Excerpted text
##############################
Pine Gap a target as Ukraine invasion raises nuclear war risk, Australian defence expert warns

A Russian all-terrain armoured vehicle parked outside the Zaporizhzhia nuclear power plant in Ukraine
Zaporizhzhia nuclear power plant in Ukraine. Australian defence strategist Paul Dibb says Russia’s invasion could escalate into a wider war perhaps with the use of nuclear weapons. Photograph: Alexander Ermochenko/Reuters

Australia could become a nuclear target due to its hosting of a US military base at Pine Gap in the Northern Territory, one of Australia’s leading defence strategists has warned.

Prof Paul Dibb, an emeritus professor at the Australian National University and former director of Australia’s Joint Intelligence Organisation, said the current Russian invasion of Ukraine carried potential global nuclear consequences, with the possibility of a defeated and humiliated Russia pushed closer to China in “a grand coalition … united not by ideology but by complementary grievances”.

In a paper released on Wednesday morning by the Australian Strategic Policy Institute, Dibb said “the risk of nuclear war is now higher than at any time since the Cold War”.

“There’s also a real risk that Russia’s invasion of Ukraine could escalate to a wider major war in Europe – and perhaps the use of nuclear weapons”.

Australia should not feel its geographic distance from the epicentre of the conflict affords it any significant protection, Dibb argued.

“We need to plan on the basis that Pine Gap continues to be a nuclear target, and not only for Russia. If China attacks Taiwan, Pine Gap is likely to be heavily involved,” he said.

“We need to remember that Pine Gap is a fundamentally important element in US war fighting and deterrence of conflict.”

Pine Gap is a highly secret US-Australian military installation near Alice Springs. It serves as a major hub for US global intelligence interception, and for satellite surveillance operations for military and nuclear missile threats in the region.

Russia is unlikely to be able to subjugate Ukraine in its current invasion, Dibb said, but Ukrainian military is unlikely to succeed in driving out Russian troops entirely. “Most likely there’ll be a negotiated conclusion, probably at the ceasefire talk.”

Regardless, Dibb argued, the Russian president, Vladimir Putin, was unlikely to be deposed as a result, but he would be a leader grown increasingly isolated, and the threat of nuclear escalation was real.
##############################
Given data
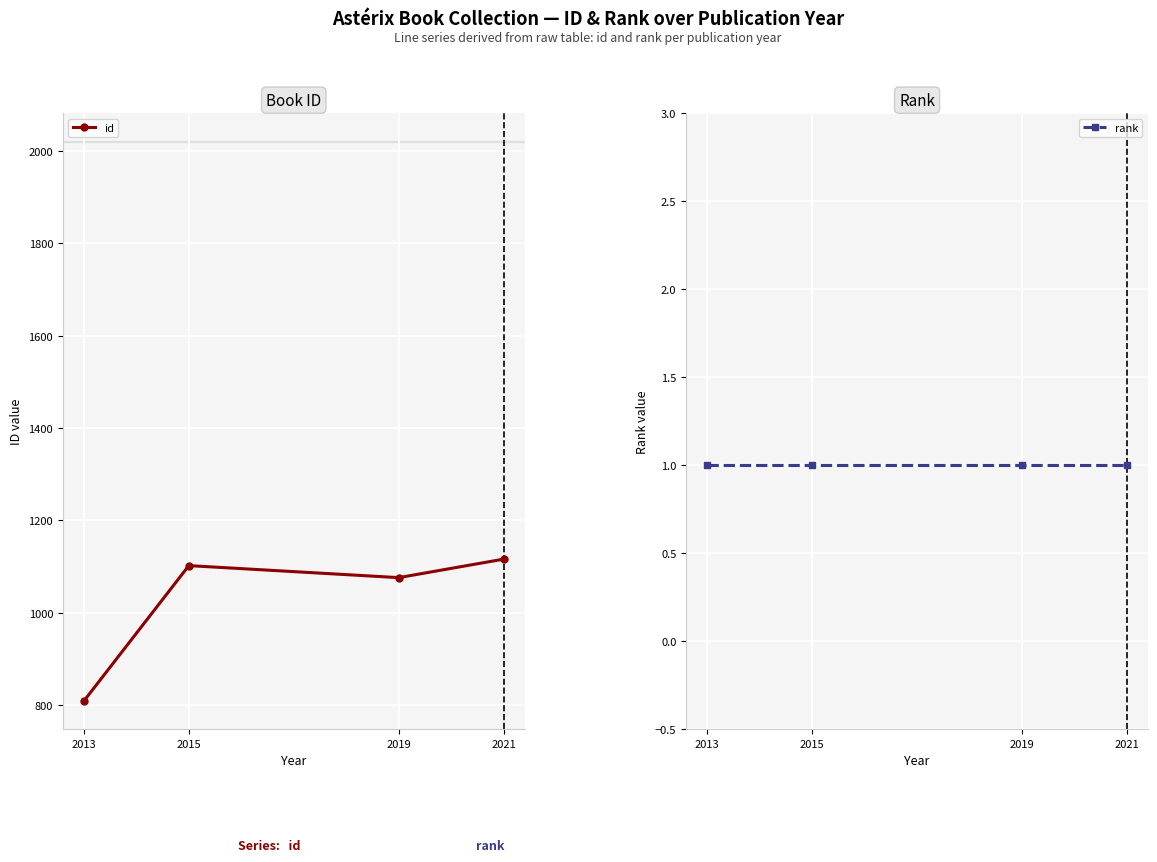

The id series shows 1116 at 2021. True or false?

True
##############################
Task requirements
**a)** Reproduce the passage of the Pine Gap article starting at "Regardless, Dibb argued, the" and ending at "escalation was real.".
**b)** In the Pine Gap article, which organization released Paul Dibb's paper?
**c)** Carry on the article about Pine Gap and the nuclear risk to Australia, picking up after its final sentence.

Written responses
**a)**
Regardless, Dibb argued, the Russian president, Vladimir Putin, was unlikely to be deposed as a result, but he would be a leader grown increasingly isolated, and the threat of nuclear escalation was real.

**b)** The Australian Strategic Policy Institute

**c)**
“There’s little doubt that Putin is the sort of person who won’t resile from the use of nuclear weapons, particularly if it looks as though he’s losing this war. But he must surely realise that there’s no such thing as the limited use of tactical nuclear weapons in isolation from their escalation to a full-scale strategic nuclear war.

“Once we enter the slippery slope of even limited nuclear exchanges, the end result will be escalation to mutual annihilation – something about which both Putin and Xi Jinping may need reminding.”

The comprehensive defeat of Russia in Ukraine would bring its own dangers, Dibb argued.

“A severely weakened, isolated and smaller Russia might then become more – not less – dangerous for the world.”

A Russia left humiliated would be driven closer to China, Dibb said, with the nuclear powers forming what he described as a “grand coalition”, unified “not by ideology but by complementary grievances”.

Dibb told the Guardian: “The most serious threat to America would be a de facto alliance between China and Russia, united in the common cause of their hatred for the west.”

Dibb said he did not agree with assessments that the US was “finished” as a global power, and could no longer be relied upon as a security partner.

“We went through a tricky and rocky period with Trump and if we got him back it would make matters a lot worse for us. But I don’t agree with those who are arguing that America is finished.”

He said Putin was motivated by an irredentist desire to restore former Soviet glory and power.

“Having studied the Soviet Union and the threat of nuclear war for decades, the depressing thing is nothing much has changed,” Dibb said. “That has a lot to do with that history and with geography, but the threat remains, and remains very real.”